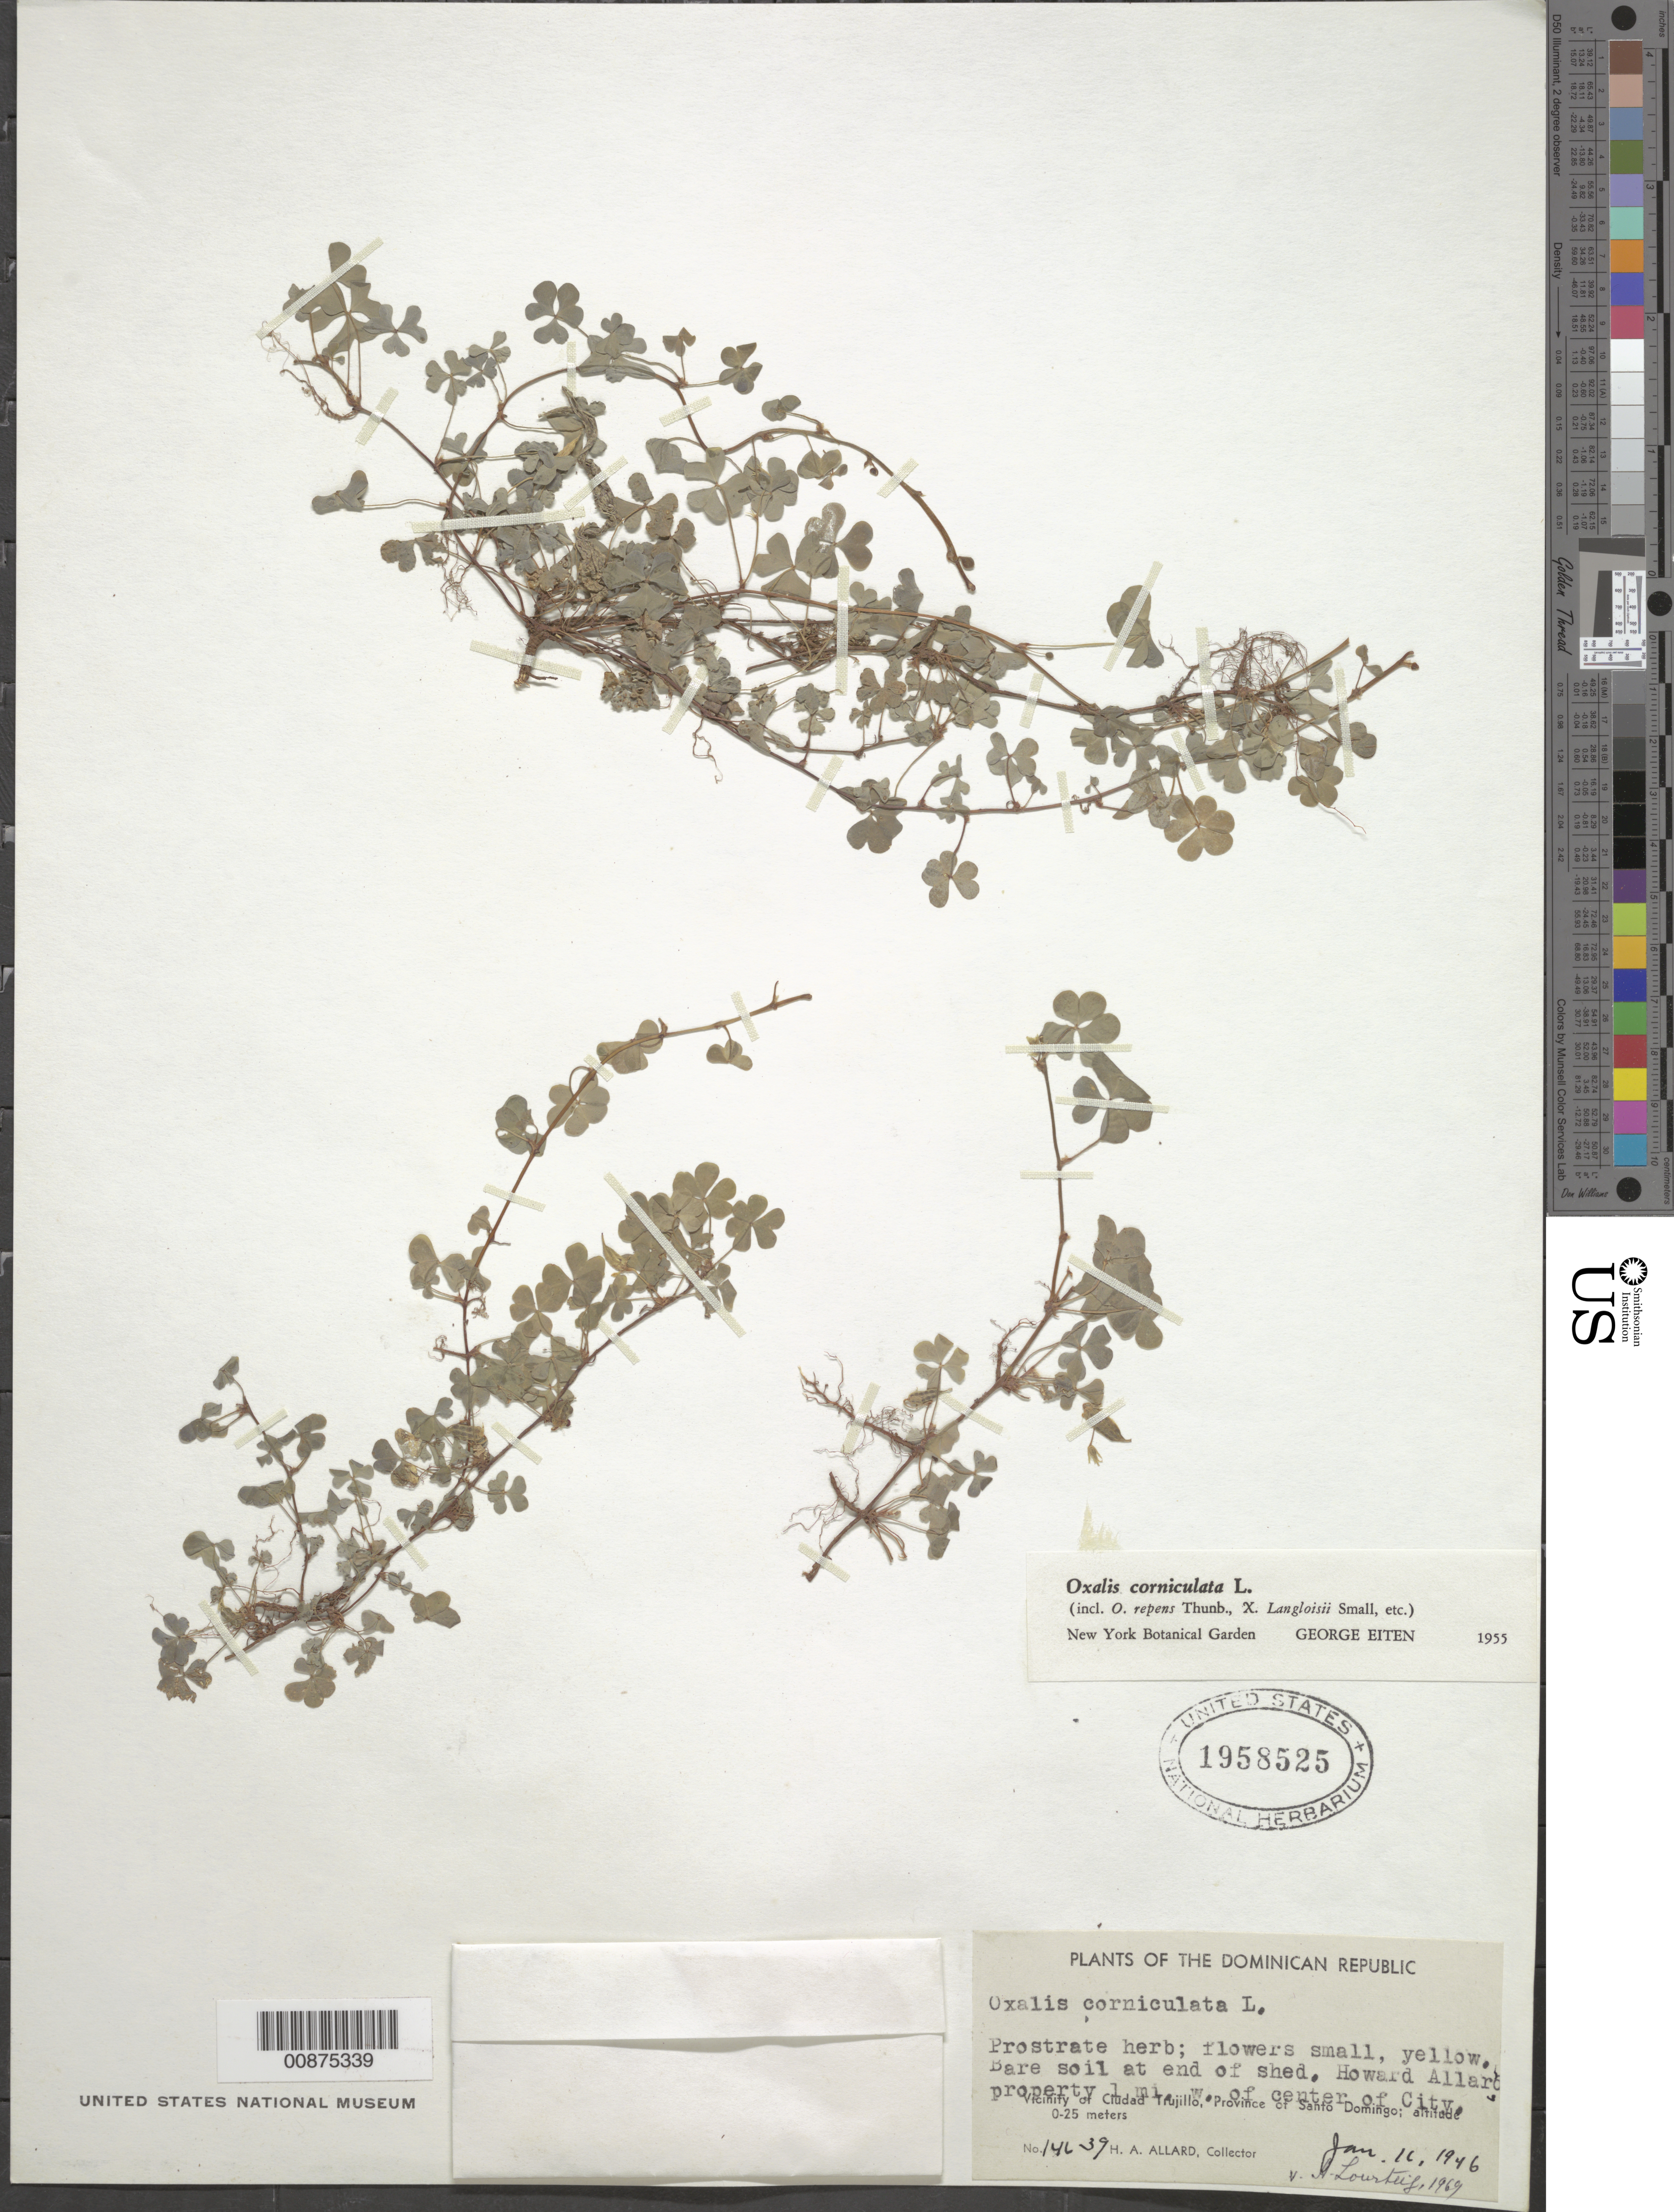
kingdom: Plantae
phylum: Tracheophyta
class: Magnoliopsida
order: Oxalidales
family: Oxalidaceae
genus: Oxalis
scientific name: Oxalis corniculata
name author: L.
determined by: Lourteig, A.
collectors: H. A. Allard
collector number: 14639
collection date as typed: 16 Jan 1946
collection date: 1946-01-16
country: Dominican Republic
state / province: Distrito Nacional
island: Hispaniola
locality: Vicinity of Ciudad Trujillo, Province of Santo Domingo (obsolete). Howard Allard's property, 1 mi. W of center of city.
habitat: Bare soil at end of shed.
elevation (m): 0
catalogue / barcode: US 1958525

□ □ □

* Exercise brief
Which lines in the material above contain the word "date"? Gather every such line, treating uppercase and lowercase letters as different.

* Written answer
collection date as typed: 16 Jan 1946
collection date: 1946-01-16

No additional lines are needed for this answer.